Sungai Raya: Sulaimah Binti Misnadi tak henti mengucap
syukur. Sesekali dia menitikkan air mata. Air mata haru, sebab akhirnya
dia lolos dari hukuman mati di Jeddah, Arab Suadi.
Sulaimah, sampai di kampung halaman, di Kubu Raya, Kalimantan Barat,
Sabtu (22/9). Dia dijemput langsung dari Penjara Breman oleh staf dari
Direktorat Perlindungan WNI dan WHI, Kementerian Luar Negeri.
Sulaimah diancam hukuman mati atas dugaan kasus pembunuhan terhadap
majikannya di Arab Saudi.

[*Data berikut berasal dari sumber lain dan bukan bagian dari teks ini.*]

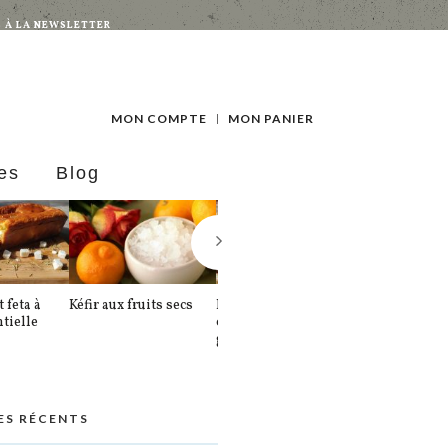
S À LA NEWSLETTER
MON COMPTE
MON PANIER
es
Blog
 feta à
Kéfir aux fruits secs
Knækbrød ou
Les muffins 
ntielle
crackers danois aux
thé matcha,
graines
amandes et
cranberries
ES RÉCENTS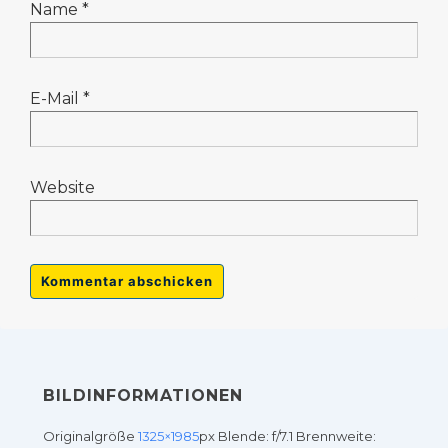
Name
*
E-Mail
*
Website
BILDINFORMATIONEN
Originalgröße
1325×1985
px
Blende: f/7.1
Brennweite: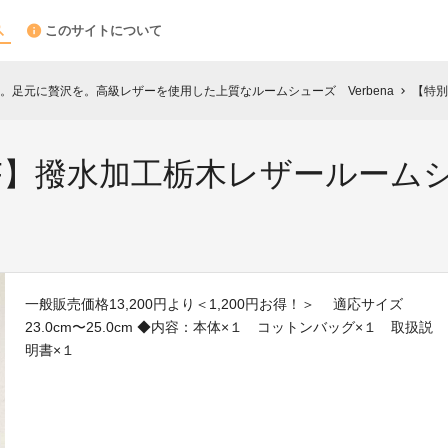
このサイトについて
。足元に贅沢を。高級レザーを使用した上質なルームシューズ Verbena
【特別割
chevron_right
OFF】撥水加工栃木レザールームシュ
一般販売価格13,200円より＜1,200円お得！＞ 適応サイズ
23.0cm〜25.0cm ◆内容：本体×１ コットンバッグ×１ 取扱説
明書×１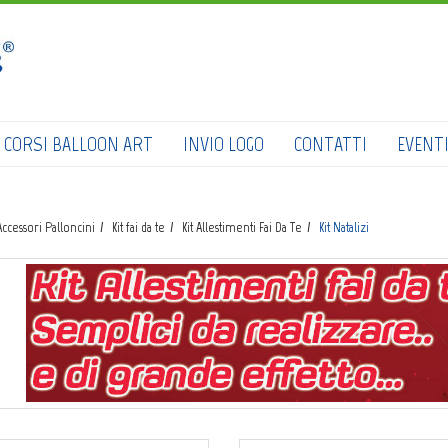
HOME
SHOP
CATALOGO
CORSI BALLOON ART
INVIO LOGO
CONTATTI
EVENT
CHI SIAMO
CORSI BALLOON ART
Accessori Palloncini
Kit fai da te
Kit Allestimenti Fai Da Te
Kit Natalizi
INVIO LOGO
CONTATTI
EVENTI NBS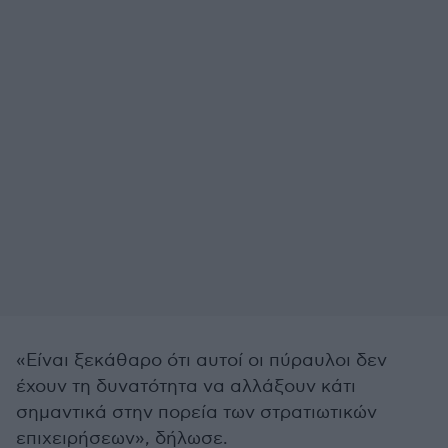
«Είναι ξεκάθαρο ότι αυτοί οι πύραυλοι δεν
έχουν τη δυνατότητα να αλλάξουν κάτι
σημαντικά στην πορεία των στρατιωτικών
επιχειρήσεων», δήλωσε.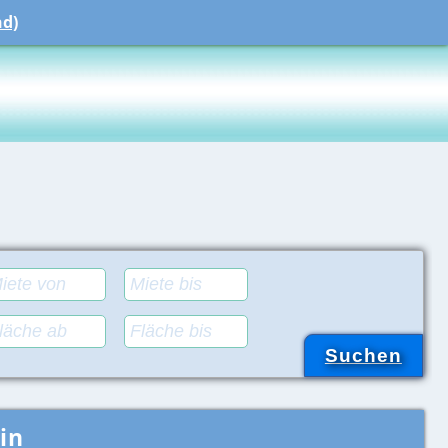
nd)
in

Setelah bolak-balik menjalani persidangan,
perempun yang sudah delapan tahun marantau ke Arab Saudi itu dinyatakan
bebas pada 25 Agustus silam.
Kepala Seksi Perdata, Direktorat Perlindungan WNI dan WHI, Kementerian
Luar Negeri, Neni Kurniati, menjelaskan, Sulaimah didakwa membunuh
majikan perempuannya, Zahbah Al Ghamdi, 60, pada 29 Desember 2004.
"Mulanya Sulaimah berangkat ke Arab Saudi untuk umroh. Tapi setelah
selesai beribadah, dia tak kembali ke Tanah Air dan memilih bekerja
secara tak resmi di Jeddah," terang Neni.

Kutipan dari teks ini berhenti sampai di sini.